Exercise description »
Render the lines from the first one through the line containing "export const myFeature" as a Markdown table with the columns No. and Line, leaving out any blank lines.
** Start Supplied data **
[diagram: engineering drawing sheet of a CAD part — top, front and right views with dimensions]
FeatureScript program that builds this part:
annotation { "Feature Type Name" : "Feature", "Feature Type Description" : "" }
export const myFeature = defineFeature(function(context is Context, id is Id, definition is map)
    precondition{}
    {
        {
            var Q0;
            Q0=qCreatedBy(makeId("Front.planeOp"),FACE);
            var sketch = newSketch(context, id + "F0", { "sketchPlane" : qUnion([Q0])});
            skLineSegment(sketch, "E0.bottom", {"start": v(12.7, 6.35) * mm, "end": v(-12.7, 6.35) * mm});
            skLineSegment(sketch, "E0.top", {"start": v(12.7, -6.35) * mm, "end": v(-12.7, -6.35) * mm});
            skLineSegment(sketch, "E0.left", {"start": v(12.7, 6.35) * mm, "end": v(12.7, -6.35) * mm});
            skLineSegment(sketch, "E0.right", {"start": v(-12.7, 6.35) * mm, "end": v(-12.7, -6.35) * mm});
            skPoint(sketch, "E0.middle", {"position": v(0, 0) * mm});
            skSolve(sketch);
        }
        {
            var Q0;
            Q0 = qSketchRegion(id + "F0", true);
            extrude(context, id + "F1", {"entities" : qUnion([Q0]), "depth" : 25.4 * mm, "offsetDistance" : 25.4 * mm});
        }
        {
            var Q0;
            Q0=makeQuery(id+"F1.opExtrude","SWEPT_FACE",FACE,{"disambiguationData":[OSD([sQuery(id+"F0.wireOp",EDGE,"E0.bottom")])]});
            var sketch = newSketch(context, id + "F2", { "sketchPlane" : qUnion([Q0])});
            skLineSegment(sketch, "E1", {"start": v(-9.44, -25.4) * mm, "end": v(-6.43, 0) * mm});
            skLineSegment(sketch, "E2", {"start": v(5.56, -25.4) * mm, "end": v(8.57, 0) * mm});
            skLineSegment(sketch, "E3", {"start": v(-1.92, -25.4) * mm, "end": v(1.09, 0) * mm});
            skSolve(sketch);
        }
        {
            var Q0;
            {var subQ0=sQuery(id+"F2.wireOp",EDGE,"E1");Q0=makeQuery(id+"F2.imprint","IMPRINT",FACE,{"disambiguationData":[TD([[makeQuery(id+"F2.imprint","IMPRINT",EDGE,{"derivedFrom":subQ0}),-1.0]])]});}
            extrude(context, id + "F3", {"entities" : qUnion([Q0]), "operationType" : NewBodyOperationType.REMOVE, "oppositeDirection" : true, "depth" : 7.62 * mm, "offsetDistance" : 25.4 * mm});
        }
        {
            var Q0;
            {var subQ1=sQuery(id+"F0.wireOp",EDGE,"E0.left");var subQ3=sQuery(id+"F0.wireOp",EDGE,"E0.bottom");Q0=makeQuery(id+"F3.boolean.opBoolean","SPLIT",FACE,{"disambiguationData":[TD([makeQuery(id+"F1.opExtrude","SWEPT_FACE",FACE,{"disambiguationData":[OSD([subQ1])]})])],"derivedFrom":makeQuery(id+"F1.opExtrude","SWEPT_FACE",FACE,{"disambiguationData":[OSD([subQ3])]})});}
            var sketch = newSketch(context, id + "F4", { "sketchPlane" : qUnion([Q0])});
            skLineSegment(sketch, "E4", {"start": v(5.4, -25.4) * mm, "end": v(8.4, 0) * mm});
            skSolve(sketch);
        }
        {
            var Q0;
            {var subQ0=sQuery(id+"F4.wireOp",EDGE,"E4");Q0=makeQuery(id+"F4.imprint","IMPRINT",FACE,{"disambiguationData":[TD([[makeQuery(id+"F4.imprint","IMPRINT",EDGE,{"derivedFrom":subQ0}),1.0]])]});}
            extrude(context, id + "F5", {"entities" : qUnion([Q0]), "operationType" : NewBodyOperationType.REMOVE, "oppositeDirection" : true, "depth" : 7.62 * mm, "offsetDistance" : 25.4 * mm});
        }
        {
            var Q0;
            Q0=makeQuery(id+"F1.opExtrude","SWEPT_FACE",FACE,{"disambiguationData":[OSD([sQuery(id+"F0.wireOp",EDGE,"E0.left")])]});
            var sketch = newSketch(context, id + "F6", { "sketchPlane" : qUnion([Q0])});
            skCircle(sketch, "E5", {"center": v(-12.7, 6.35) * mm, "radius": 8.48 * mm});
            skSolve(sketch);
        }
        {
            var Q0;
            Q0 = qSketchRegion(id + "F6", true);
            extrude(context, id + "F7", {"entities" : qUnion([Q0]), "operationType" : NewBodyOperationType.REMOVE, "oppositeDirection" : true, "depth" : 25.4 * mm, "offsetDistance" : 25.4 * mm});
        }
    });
** End Supplied data **
Task solution »
| No. | Line |
|---|---|
| 1 | [diagram: engineering drawing sheet of a CAD part — top, front and right views with dimensions] |
| 2 | FeatureScript program that builds this part: |
| 3 | annotation { "Feature Type Name" : "Feature", "Feature Type Description" : "" } |
| 4 | export const myFeature = defineFeature(function(context is Context, id is Id, definition is map) |